The key to stress survival is allostasis - the body’s ability to achieve harmony through change (N Engl J Med, 1998; 338: 171-8). Through allostasis, two adaptive pathways - the hypothalamic-pituitary-adrenal (HPA) axis and the sympatho-adrenal-medullary (SAM) axis which controls the sympathetic nervous system - are initiated. Activation of these pathways leads to many neuroendocrinological changes, such as raised hormones and proteins such as cortisol, epinephrine, norepinephrine, calcitonin, gastrin and insulin, which can result in common fight-or-flight responses such as elevations in blood pressure, heart and sweat rate, coagulation time and blood-glucose levels.
Of these, cortisol and DHEA have been the most widely studied. During episodes of acute stress, hormones such as cortisol at first protect us by activating the body’s defences through a complex chain of biochemical events. But, when these same protective hormones are produced repeatedly or in excess, they create a gradual and steady cascade of harmful physiological changes.
As levels of cortisol rise in response to chronic stress, levels of another hormone - DHEA - drop. The result can be hypothyroidism, heart disease, prostate and breast cancer, menstrual irregularities, osteoporosis and autoimmune disorders such as systemic lupus erythmatosus (SLE) and rheumatoid arthritis (Clin Exp Immunol, 1995; 99: 251-5; Clin Exp Rheumatol, 1992; 10: 25-30).

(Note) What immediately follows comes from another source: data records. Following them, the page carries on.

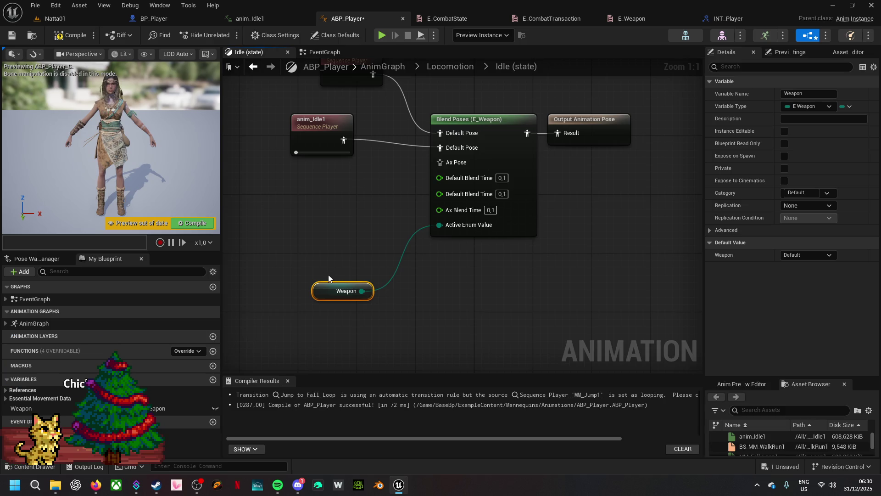
# - Compile ABP_Player with the new weapon blend and return to the Natta01 level editor
pyautogui.click(75, 36)
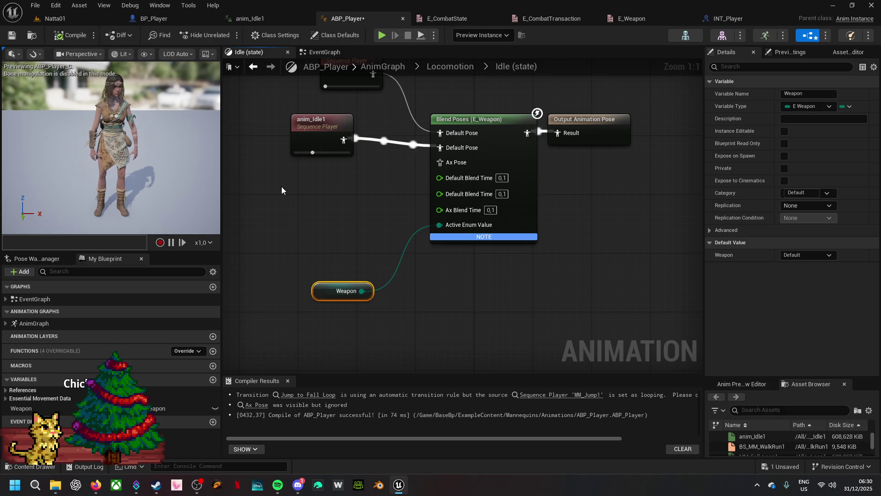
pyautogui.moveTo(321, 193)
pyautogui.mouseDown()
pyautogui.moveTo(335, 196)
pyautogui.moveTo(376, 295)
pyautogui.mouseUp()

Most of us think of stress as being emotional in origin. Indeed, most major assessments of life stress take into account events such as bereavement, marriage and unemployment. But the body does not differentiate between these and other kinds of stress, such as physical, chemical, nutritional, traumatic and even psychospiritual. In addition, it is not just major stressors that cause problems. There is evidence that high numbers of small daily hassles can also take their toll (Psychosom Med, 1994; 56: 216-24).
Whatever the source and intensity, the body responds when under attack by releasing a flood of stress hormones to help it maintain balance. The problem is that a body that is constantly adjusting itself to stressors is subject to a great deal of wear and tear. In all this overactivity, the allostatic systems become worn out, leading to an inability to either adapt or shut off (and thus reduce levels of circulating stress hormones) after the resolution of a stressful event (Endocrinol Rev, 1994; 15: 233-60). When this happens, the usual recommendations, such as relaxation and exercise, may no longer be enough to counteract the effects of stress.